>>>

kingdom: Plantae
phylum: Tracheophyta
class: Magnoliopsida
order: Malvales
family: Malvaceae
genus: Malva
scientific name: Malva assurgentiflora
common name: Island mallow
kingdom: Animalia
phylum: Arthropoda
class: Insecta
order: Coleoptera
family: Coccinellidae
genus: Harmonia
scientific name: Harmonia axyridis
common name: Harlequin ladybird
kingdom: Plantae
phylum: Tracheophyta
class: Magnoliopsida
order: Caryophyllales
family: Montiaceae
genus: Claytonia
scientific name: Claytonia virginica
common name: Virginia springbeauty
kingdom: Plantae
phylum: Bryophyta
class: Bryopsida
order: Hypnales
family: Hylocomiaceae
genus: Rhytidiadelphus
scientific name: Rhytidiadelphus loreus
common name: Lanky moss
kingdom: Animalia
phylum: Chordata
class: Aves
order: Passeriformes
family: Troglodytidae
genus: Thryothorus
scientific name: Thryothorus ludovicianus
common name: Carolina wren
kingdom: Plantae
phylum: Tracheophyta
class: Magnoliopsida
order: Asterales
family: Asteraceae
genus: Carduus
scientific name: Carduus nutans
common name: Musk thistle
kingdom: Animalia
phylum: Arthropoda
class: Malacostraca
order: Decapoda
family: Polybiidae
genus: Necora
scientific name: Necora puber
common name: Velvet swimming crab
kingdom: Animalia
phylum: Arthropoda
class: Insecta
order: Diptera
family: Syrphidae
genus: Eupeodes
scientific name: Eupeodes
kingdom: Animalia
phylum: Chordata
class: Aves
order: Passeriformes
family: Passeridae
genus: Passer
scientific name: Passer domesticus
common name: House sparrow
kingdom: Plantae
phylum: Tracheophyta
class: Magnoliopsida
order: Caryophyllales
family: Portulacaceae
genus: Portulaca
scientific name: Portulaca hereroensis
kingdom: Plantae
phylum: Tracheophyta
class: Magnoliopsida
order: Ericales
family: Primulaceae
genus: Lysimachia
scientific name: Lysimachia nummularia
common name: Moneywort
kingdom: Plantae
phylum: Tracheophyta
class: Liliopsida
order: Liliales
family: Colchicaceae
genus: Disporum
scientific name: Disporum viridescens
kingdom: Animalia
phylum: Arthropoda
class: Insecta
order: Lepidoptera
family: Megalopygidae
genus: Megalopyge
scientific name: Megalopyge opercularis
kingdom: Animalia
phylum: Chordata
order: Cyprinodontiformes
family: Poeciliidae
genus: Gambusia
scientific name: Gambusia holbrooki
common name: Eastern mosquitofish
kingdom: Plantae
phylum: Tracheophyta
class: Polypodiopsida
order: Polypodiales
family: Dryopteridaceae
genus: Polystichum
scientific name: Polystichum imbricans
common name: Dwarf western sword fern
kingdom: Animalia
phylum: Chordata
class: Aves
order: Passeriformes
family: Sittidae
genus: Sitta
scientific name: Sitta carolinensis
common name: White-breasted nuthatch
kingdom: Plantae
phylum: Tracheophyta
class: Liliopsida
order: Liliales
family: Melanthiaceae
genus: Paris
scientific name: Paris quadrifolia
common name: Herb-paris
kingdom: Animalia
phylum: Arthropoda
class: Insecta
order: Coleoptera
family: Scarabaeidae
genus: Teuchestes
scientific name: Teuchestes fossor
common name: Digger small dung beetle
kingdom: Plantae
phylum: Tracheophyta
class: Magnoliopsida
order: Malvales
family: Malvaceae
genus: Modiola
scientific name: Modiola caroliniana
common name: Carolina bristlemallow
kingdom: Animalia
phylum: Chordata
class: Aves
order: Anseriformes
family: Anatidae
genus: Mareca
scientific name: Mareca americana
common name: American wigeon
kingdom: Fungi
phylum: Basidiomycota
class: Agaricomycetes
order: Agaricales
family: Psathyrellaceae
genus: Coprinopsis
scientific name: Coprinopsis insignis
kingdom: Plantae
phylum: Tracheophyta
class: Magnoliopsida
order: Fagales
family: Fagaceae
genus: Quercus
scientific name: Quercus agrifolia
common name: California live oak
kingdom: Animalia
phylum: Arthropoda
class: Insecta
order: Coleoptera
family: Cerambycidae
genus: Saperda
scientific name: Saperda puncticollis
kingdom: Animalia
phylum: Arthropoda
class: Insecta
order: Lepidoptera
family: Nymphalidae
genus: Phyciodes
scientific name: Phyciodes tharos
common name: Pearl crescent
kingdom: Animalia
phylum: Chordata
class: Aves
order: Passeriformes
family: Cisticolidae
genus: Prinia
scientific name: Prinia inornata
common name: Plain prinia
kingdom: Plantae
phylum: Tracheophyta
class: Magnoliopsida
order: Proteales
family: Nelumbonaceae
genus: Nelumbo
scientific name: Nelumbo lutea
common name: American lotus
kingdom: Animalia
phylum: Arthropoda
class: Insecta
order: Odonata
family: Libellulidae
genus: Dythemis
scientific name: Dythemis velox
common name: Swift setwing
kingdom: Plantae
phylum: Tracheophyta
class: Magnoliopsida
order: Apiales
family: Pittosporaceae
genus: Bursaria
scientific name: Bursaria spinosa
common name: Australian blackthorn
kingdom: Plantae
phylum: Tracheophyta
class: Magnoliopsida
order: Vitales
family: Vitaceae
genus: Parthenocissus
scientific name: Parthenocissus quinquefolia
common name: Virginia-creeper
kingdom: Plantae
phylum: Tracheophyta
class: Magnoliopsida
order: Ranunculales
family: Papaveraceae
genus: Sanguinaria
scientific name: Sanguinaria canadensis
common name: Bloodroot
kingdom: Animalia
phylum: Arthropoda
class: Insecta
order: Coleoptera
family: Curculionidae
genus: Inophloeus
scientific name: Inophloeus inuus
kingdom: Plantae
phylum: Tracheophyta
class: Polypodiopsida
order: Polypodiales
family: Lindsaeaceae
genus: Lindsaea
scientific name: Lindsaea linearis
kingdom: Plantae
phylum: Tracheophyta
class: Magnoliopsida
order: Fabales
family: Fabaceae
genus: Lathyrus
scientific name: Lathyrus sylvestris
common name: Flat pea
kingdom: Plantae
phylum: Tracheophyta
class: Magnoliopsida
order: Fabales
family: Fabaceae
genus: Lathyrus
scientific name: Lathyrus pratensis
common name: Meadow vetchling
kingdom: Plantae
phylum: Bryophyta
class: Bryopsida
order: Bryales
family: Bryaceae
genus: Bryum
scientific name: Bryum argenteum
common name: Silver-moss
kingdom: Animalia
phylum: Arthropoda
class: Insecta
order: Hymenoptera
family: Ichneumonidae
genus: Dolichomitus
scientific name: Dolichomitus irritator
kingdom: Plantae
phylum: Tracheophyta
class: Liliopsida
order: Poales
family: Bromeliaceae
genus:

<<<

Aim — Copy the lines from the one with "scientific name: Lathyrus pratensis" through the end of the records, substituting "vernacular name" for each "common name" and changing nothing else.

Solution to the exercise —
scientific name: Lathyrus pratensis
vernacular name: Meadow vetchling
kingdom: Plantae
phylum: Bryophyta
class: Bryopsida
order: Bryales
family: Bryaceae
genus: Bryum
scientific name: Bryum argenteum
vernacular name: Silver-moss
kingdom: Animalia
phylum: Arthropoda
class: Insecta
order: Hymenoptera
family: Ichneumonidae
genus: Dolichomitus
scientific name: Dolichomitus irritator
kingdom: Plantae
phylum: Tracheophyta
class: Liliopsida
order: Poales
family: Bromeliaceae
genus:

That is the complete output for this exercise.